“刺啦——”
尖锐的急刹车声响起,一辆行驶在山路上的汽车猛的停下。
坐在车上的两人受惯性往前倒去,又被安全带勒住,狠狠的摔回座椅上。
“艹!”驾驶席上戴军绿色圆帽的男人忍不住低骂了声,急躁的重新启动车子,尝试几次未果,他脸色变得难看,忍不住抱怨。
“啧,咱们杂志社给配的这破车子早该换了,偏偏这时候抛锚!”
坐在副驾驶上的人手抓着安全带,被摔得有些晕,没吭声。
开车的人往这边扫了眼,抱怨转为诧异:“诶小李,你咋了,脸怎么这么红?不会是中暑了吧?……嗐,都怪这破天气,都九月了还这么热!”
正是下午三四点的时间,阳光毒辣,但车内有冷气,倒不是很热,可李迫青已经出了一身的汗。

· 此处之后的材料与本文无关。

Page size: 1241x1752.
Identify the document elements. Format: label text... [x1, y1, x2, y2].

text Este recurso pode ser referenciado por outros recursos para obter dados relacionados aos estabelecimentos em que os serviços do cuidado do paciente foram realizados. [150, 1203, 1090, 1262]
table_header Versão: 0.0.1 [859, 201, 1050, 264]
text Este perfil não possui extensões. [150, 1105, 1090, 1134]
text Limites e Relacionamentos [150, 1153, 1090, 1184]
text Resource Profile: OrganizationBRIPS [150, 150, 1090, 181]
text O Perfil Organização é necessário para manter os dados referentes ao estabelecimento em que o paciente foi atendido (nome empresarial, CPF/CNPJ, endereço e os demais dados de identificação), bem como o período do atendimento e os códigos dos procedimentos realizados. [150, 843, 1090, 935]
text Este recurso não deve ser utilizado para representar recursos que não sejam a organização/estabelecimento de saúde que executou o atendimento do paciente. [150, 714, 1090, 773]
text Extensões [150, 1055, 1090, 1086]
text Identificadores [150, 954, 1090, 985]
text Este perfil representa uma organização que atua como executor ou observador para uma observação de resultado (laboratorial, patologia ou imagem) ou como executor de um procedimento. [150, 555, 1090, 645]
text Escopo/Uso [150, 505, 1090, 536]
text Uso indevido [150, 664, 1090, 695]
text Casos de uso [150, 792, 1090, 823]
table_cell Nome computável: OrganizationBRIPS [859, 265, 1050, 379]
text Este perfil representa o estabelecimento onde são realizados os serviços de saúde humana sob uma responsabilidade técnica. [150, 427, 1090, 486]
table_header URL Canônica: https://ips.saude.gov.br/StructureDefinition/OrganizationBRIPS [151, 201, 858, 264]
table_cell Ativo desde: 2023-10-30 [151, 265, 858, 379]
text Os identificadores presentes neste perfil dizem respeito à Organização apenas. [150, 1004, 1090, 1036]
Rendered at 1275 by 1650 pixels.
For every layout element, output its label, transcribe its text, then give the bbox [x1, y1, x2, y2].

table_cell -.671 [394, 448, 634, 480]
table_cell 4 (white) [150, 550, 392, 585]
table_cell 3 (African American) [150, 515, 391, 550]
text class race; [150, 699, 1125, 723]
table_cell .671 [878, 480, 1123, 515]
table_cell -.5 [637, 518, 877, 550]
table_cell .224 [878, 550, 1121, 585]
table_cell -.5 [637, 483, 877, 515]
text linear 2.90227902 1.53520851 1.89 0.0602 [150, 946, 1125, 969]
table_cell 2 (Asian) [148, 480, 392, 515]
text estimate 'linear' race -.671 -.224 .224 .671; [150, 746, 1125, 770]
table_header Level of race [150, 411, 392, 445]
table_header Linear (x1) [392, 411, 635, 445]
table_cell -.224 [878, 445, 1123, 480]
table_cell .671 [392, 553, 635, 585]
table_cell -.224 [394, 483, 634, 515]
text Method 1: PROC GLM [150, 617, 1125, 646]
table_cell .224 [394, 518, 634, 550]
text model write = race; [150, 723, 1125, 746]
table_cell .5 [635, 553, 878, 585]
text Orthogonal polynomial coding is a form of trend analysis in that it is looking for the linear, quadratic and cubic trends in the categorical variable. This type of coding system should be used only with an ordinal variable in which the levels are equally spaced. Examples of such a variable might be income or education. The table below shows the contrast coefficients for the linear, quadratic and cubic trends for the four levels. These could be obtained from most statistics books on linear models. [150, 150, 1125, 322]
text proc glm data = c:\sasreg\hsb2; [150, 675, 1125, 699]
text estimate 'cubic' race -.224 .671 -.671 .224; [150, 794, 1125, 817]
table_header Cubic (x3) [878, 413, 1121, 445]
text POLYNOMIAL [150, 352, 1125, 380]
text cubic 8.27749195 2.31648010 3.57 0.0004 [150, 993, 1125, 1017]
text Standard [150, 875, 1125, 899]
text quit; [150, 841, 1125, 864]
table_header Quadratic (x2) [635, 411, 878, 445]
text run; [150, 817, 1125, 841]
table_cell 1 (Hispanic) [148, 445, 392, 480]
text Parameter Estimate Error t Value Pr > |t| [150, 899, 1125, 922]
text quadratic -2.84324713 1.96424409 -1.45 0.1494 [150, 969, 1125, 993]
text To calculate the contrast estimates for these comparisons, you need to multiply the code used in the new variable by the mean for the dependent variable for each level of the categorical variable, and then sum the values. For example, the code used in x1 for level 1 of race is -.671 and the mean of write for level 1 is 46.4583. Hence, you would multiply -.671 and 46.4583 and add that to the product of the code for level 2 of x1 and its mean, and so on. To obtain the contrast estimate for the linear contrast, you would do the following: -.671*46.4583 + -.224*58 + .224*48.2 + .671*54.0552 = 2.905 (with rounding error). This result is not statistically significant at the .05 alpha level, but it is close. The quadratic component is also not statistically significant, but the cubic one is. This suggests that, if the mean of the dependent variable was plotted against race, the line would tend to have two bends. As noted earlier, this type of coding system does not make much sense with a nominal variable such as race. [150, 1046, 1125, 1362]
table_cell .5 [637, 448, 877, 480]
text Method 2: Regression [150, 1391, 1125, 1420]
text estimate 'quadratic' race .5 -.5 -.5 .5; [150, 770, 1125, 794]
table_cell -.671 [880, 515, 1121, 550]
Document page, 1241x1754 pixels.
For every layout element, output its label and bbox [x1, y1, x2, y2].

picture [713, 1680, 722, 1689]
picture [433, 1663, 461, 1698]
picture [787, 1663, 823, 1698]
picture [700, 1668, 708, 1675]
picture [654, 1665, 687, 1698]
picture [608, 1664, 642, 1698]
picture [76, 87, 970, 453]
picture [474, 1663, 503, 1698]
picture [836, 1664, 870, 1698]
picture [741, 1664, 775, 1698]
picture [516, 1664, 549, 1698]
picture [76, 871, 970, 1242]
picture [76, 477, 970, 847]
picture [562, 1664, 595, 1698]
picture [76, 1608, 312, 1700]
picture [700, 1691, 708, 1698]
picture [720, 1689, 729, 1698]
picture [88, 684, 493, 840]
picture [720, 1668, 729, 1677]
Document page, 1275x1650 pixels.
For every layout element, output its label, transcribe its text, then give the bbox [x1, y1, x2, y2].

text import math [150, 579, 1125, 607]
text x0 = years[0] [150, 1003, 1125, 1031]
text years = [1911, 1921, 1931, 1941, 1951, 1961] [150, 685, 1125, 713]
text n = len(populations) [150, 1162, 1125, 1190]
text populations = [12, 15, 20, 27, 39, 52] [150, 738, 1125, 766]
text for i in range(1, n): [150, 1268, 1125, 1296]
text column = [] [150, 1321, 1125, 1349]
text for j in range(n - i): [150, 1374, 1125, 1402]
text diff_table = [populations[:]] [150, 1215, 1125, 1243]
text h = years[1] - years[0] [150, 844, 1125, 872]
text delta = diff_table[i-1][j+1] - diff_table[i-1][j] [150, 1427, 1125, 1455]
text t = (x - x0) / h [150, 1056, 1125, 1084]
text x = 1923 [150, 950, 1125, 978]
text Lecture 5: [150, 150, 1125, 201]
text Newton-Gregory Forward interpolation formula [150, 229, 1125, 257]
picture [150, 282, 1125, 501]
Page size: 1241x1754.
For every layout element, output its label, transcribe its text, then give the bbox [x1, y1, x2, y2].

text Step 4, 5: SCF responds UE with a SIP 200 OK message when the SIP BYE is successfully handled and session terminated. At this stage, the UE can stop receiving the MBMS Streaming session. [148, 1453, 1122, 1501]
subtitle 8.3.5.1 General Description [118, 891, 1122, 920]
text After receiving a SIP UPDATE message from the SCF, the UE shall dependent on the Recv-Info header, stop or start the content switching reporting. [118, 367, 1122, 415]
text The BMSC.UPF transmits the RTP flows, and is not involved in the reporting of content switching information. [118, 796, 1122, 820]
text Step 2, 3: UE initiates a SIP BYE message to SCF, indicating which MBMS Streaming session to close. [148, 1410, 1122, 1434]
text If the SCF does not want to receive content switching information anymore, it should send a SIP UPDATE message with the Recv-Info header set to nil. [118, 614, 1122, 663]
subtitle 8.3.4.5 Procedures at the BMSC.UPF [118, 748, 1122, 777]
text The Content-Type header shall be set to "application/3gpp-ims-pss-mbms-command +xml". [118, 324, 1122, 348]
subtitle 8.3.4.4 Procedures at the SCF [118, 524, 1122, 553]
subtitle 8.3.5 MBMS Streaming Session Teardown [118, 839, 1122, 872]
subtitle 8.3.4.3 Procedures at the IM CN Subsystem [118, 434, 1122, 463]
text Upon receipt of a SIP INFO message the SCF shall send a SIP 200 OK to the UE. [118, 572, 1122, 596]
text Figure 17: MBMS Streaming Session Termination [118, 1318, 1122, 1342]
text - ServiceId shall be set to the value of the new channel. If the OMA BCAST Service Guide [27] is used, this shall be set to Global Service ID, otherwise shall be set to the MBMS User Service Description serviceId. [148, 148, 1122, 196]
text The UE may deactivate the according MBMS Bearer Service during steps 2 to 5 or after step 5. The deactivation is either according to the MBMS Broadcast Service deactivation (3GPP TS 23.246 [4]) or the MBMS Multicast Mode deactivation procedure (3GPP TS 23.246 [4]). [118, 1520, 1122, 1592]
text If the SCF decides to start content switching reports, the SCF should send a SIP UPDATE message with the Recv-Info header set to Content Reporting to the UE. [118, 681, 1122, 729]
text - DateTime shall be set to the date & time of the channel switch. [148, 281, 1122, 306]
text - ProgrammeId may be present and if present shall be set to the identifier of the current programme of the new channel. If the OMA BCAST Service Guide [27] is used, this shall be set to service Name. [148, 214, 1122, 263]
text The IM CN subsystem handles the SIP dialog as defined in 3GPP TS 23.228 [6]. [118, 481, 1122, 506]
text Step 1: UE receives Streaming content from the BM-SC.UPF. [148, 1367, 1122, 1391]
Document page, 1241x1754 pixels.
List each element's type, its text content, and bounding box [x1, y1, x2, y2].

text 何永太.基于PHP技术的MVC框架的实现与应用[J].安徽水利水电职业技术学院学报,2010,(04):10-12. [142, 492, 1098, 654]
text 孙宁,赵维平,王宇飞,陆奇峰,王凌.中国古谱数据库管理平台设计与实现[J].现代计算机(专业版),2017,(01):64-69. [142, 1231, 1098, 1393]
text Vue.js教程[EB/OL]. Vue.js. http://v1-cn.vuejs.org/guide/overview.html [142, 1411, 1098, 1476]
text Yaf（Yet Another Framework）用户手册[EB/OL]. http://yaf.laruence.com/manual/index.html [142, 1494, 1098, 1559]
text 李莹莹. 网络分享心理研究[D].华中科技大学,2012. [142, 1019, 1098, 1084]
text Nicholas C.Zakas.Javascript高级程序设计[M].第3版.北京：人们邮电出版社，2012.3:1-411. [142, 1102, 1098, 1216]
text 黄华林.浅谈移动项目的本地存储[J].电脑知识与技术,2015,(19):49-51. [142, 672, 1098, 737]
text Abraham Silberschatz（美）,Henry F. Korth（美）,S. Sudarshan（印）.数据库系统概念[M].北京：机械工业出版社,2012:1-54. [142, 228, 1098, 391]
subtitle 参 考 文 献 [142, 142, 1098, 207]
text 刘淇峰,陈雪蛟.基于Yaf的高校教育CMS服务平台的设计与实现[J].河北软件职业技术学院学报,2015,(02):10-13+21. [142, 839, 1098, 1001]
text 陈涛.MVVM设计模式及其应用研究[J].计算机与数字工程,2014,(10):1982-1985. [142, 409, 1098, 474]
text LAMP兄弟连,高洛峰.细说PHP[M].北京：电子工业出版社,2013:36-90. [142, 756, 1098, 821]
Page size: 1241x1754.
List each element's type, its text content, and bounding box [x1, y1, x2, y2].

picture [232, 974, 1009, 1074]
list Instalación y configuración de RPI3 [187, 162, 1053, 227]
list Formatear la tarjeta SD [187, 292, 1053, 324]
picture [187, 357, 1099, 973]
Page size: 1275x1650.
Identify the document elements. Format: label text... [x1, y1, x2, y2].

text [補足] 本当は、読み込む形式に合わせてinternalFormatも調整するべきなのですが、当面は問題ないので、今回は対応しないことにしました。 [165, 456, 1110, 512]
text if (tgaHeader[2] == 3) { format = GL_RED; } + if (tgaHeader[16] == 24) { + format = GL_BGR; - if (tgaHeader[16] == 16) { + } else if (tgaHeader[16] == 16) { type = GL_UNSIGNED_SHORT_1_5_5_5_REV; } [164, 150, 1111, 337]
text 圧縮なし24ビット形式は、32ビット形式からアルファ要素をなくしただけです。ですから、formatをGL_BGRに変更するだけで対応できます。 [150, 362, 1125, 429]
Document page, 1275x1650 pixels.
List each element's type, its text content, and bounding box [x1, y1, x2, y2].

刚才的安全带恰好勒住了胸膛,重重的从樱色的位置擦过去,突如其来的刺激令他身体不受控制的想要发抖,拼命的咬住舌尖才抑制住差点要脱口而出的低喘。
“……”
该死,好难受。
他攥着安全带深深的呼出一口气,面对同事的关心,只仓促的摇了摇头。
半长的黑发挡了他小半张脸,发尾有部分被汗湿成缕状,贴在白的过分的脖颈处和清瘦的下颌上,格外的晃眼。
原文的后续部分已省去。